La perspective d’une nouvelle envolée des prix des carburants se précise. Sous l’effet des tensions géopolitiques et de la hausse des cours mondiaux, le litre de gasoil pourrait atteindre des niveaux inédits au Maroc, frôlant les 18 dirhams, selon Houcine El Yamani.
Le responsable syndical met en cause une conjoncture internationale particulièrement instable. L’escalade militaire au Moyen-Orient a profondément bouleversé les marchés énergétiques, où les prix évoluent désormais au gré des rapports de force géopolitiques. En l’espace de quelques semaines, le baril de Brent a fortement progressé, tout comme les produits raffinés, dont les hausses s’avèrent encore plus marquées.
Cette dynamique se répercute directement sur les coûts d’importation. Converti en dirhams, le prix international du gasoil atteint déjà un niveau élevé. À cela s’ajoutent les charges logistiques, une fiscalité significative et les marges de distribution, qui alourdissent mécaniquement le prix final à la pompe.

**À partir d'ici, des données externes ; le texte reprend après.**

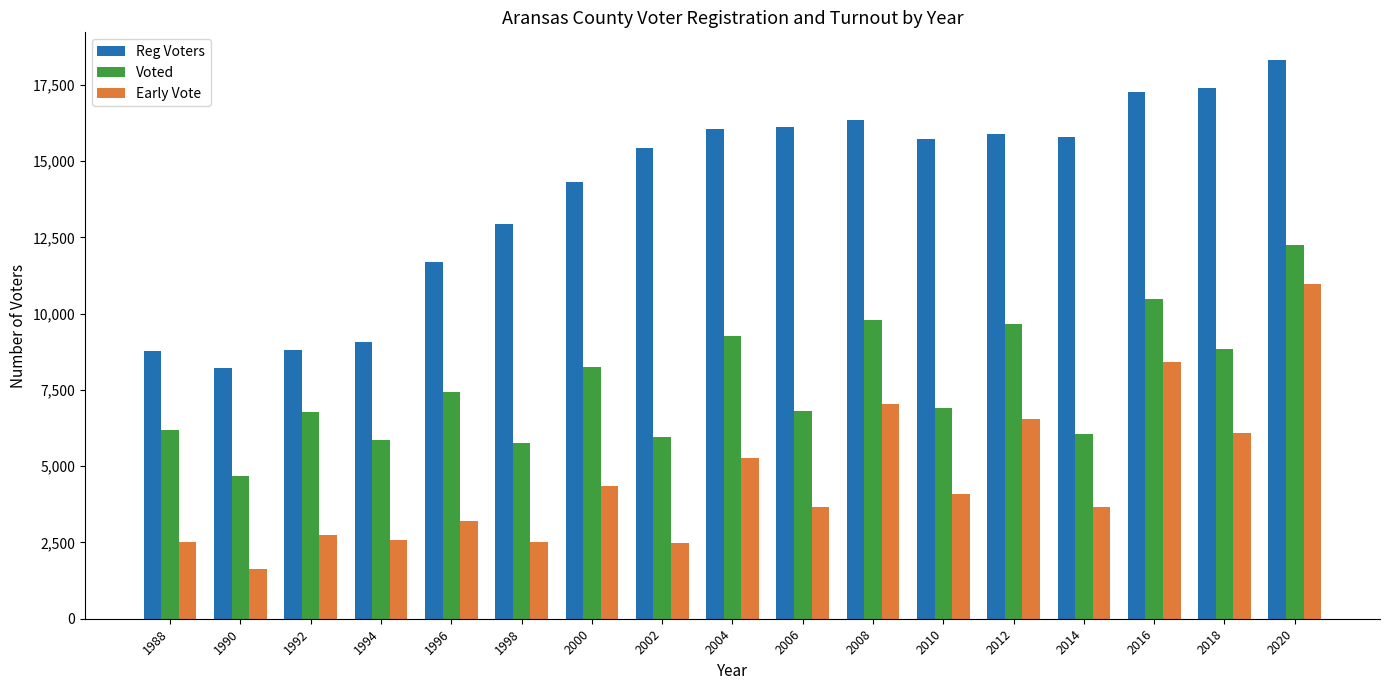

At how many categories does at least one series exceed 6114?

17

Le cumul de ces facteurs pourrait ainsi porter le litre de gasoil à près de 18 dirhams, un seuil jugé difficilement soutenable pour les ménages. Dans un contexte de pression sur le pouvoir d’achat, les dispositifs de soutien ciblés, notamment en faveur du transport, apparaissent insuffisants pour contenir l’impact global.
Au-delà de la flambée actuelle, la situation relance le débat sur les choix énergétiques du pays. L’écart grandissant entre les prix du brut et ceux des produits raffinés met en lumière la dépendance du Maroc et le manque de capacités locales de transformation, avec un coût économique potentiellement très élevé.
Face à ces enjeux, plusieurs pistes sont avancées : encadrement des marges des distributeurs, allègement temporaire de la fiscalité ou encore relance du raffinage national, notamment à travers la remise en activité de la raffinerie de Mohammedia.
Dans un marché sous tension, la question énergétique revient ainsi au premier plan, entre urgence conjoncturelle et défis structurels.